La France connaît aujourd’hui un enjeu démographique majeur. Mathématiquement, il y a plus de bénéficiaires que de cotisants, commandant une réforme des retraites adaptée à cette trajectoire démographique.
Or, malgré ce contexte, la réforme des retraites du 14 avril 2023, dite « Borne », a proposé de faire passer l’âge de départ à la retraite de 62 à 64 ans, un âge dit « pivot ». Cet âge pivot pénalise malheureusement les carrières longues et les parcours hachés, avec au premier rang les femmes qui sont les plus pénalisées par la réforme. Rappelons que derrière les projections chiffrées et cette réforme comptable, il y a des hommes et des femmes qui travaillent dur, commencent tôt, et dont l’avenir ne saurait dépendre de prévisions forcément imprécises au vu du contexte géopolitique et de l’inflation que connaît notre pays.

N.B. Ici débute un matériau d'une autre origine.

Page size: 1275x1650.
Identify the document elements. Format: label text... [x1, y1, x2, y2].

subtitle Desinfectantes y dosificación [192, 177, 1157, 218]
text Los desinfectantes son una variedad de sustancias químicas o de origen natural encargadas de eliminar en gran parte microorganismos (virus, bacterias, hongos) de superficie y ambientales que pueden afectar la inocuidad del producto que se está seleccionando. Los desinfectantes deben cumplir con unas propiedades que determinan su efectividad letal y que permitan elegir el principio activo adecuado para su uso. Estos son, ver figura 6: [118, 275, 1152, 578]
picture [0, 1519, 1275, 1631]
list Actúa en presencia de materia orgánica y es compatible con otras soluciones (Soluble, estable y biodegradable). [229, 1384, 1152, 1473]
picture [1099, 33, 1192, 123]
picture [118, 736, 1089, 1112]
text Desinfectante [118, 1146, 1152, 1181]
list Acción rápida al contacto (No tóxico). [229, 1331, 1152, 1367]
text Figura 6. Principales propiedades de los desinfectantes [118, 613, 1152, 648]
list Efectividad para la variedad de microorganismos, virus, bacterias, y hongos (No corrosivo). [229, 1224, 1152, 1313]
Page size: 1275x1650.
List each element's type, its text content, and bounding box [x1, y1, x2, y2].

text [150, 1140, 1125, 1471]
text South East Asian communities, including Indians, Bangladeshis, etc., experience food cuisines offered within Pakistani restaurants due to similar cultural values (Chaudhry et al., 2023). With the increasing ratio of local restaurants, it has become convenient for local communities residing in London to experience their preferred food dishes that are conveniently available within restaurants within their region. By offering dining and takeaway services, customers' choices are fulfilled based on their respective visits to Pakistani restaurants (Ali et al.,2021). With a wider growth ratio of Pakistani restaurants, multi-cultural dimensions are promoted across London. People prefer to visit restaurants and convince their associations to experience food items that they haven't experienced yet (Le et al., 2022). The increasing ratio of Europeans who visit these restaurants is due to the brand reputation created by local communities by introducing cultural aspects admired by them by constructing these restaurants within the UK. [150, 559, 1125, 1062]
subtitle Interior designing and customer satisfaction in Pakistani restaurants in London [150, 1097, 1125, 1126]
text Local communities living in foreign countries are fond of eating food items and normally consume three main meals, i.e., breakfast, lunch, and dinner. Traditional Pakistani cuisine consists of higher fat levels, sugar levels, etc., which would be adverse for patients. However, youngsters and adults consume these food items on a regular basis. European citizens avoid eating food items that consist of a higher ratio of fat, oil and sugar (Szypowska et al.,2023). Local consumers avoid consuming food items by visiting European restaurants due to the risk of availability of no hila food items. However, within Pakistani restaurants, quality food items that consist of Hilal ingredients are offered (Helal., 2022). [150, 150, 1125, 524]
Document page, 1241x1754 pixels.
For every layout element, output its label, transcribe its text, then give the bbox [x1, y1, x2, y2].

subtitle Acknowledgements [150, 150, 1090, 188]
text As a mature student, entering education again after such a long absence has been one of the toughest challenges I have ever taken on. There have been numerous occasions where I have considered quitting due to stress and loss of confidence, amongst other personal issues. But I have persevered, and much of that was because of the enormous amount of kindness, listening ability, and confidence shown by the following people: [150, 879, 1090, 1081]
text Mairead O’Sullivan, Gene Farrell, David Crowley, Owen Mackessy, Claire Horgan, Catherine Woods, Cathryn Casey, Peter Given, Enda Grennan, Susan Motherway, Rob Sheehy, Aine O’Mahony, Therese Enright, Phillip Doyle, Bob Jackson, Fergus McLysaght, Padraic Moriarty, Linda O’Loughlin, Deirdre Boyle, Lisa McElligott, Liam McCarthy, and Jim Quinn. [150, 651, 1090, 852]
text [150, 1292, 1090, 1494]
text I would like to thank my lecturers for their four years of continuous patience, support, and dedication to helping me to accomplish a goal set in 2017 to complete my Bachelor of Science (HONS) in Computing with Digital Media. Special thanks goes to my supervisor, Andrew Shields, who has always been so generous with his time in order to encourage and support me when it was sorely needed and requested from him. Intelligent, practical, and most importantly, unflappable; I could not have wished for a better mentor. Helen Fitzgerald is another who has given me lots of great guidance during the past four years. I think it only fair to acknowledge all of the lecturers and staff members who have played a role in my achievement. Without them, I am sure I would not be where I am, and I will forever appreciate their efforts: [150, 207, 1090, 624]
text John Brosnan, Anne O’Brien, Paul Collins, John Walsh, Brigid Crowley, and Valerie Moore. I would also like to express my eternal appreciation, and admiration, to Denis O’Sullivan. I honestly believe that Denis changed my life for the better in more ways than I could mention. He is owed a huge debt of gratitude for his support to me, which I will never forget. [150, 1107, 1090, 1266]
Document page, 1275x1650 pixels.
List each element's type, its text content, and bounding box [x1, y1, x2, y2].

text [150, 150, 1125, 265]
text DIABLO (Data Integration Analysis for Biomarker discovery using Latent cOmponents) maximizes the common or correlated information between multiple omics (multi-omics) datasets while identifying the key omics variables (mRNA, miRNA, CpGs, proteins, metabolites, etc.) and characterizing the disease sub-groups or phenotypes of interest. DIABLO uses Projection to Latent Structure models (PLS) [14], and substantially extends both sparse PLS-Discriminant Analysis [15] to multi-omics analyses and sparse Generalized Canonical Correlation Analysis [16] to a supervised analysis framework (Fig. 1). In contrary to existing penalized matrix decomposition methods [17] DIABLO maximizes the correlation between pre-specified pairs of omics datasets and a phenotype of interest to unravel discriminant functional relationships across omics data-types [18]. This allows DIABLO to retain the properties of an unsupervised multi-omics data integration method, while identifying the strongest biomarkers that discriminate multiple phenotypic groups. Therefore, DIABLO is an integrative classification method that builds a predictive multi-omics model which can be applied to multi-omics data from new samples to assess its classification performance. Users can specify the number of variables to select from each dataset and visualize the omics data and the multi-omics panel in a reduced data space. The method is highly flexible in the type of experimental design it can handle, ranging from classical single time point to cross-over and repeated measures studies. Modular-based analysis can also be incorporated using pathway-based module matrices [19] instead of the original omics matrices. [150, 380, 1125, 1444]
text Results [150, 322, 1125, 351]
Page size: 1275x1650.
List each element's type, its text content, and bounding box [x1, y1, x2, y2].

L’évolution paramétrique serait ainsi plus favorable à une durée de cotisation, pour porter à 44 ans l’âge durant lequel on doit travailler, dans l’esprit de plusieurs formations syndicales, avec une retraite « à la carte », adapté en fonction des parcours qui ne sont plus linéaires comme dans le passé. Cela permettrait également d’introduire un débat sur une part de capitalisation au sein des retraites.
Également, nul ne peut ignorer que la crise sociale profonde que traverse le pays est lié en partie sur le passage en force des retraites par Emmanuel Macron en 2023.
C’est pourquoi le présent amendement vise à préciser dans la loi la suspension de cette réforme jusqu’en 2027, pour plus de lisibilité.